— START OF EXCERPTED TEXT —

Random Walk

So I go out for a walk, in the moonlight. There’s still some snow on the lawns of the houses I pass. I make my way to the river path, and wander along the river, heading north. The full moon is so bright I can see my way along the unlit path, and see my breath, without needing my flashlight.

It’s never terribly quiet here, in the city, even at night, but in some ways that’s comforting. I’m much more aware of, and dismissive of, my many anxieties and fears that crop up regularly, than I used to be. But that does not prevent them arising, for absurd and inappropriate reasons, and occasionally transporting me away from my more usual state of equanimity. So the presence of the constant hum of the city, its sense of normality in the face of everything, seems preferable to the quiet isolation of my former home, where every sound stood out.

I wonder whether my incessant anxieties are a function of the lack of real distress in my life, so that, lacking practice in dealing with real issues as they arise, and moving on, I am more prone to get distressed by worries that are entirely of my own invention. Worst possible cases that never actually arise.

So there’s the anxiety arising, and then the rationalization and dismissal with the realization of its foolishness, and then the shame of not being able to control my reactions anyway. The feelings of foolishness and helplessness. Fears of suffering, of loved ones suffering, of things being out of control, of failure, of ridicule, of unexpected loss. I am so fortunate — “the world’s most blessed agnostic” — but knowing that doesn’t change anything.

The guy who used to run the hot dog stand in the cove used to spend the coldest six months each year in a small town in México, living with a family he’d met during a visit to a resort there, offering them a monthly rent for their small extra room, a rent that was an enormous amount to them, but a tiny fraction of the monthly rent he paid for his Canadian house. One year the owners of the hot dog stand decided to staff it with others, and the guy just disappeared. Someone said he and his wife had moved to México year-round.

I wondered if I could do that — go and live somewhere where life was cheap and warm but in some ways very precarious, where if something happened, you were pretty much dependent on your own resources, and on the support of people you knew. Such a different precarity from that of most Canadians, with our ‘health and social security net’, yet completely dependent on centralized systems, imported goods, a steady income, and specialists who do everything for us that, in many cases, we used to know how to do ourselves. I’m a slow learner, uncoordinated and not very good with my hands, so I suspect trying to live that way would be humbling and difficult.

But some times I long to try — to just walk away from everything here that seems so vulnerable to “system shocks”, so efficient instead of effective, so absurdly and ever-more expensive, and such an unnatural way to live. I often look at maps to see where I might ‘walk away’ to, to escape civilization’s bar-less Prison of the Privileged. Somewhere that, if my experience in a less-civilized world really went badly, would leave me the option of returning to the Prison, chastened and resigned to stop looking for something else.

— END OF EXCERPTED TEXT —

» DIRECTIONS
[a] According to the essay, where did the man who ran the hot dog stand spend the coldest six months of each year?
[b] Reproduce the essay word for word from "Random Walk" to "needing my flashlight.".
The rows after the essay aren't needed here.

— START OF MATERIAL —

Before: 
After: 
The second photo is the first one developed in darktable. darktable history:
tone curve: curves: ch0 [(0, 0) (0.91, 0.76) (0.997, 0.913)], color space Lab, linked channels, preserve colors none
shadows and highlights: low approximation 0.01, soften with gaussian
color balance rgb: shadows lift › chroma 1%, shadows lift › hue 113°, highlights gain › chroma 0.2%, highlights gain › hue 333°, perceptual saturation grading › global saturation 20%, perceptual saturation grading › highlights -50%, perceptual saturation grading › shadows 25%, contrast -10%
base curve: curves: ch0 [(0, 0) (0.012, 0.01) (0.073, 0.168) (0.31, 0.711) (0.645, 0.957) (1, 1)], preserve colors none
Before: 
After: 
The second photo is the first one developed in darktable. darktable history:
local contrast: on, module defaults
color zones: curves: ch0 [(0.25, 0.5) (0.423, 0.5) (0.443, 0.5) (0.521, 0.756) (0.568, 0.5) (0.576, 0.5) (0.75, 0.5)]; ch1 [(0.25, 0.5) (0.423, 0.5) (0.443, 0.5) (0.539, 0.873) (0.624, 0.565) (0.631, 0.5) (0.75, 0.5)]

— END OF MATERIAL —

» TASK-BY-TASK ANSWERS
[a] In a small town in México, living with a family he'd met while visiting a resort there.

[b]
Random Walk

So I go out for a walk, in the moonlight. There’s still some snow on the lawns of the houses I pass. I make my way to the river path, and wander along the river, heading north. The full moon is so bright I can see my way along the unlit path, and see my breath, without needing my flashlight.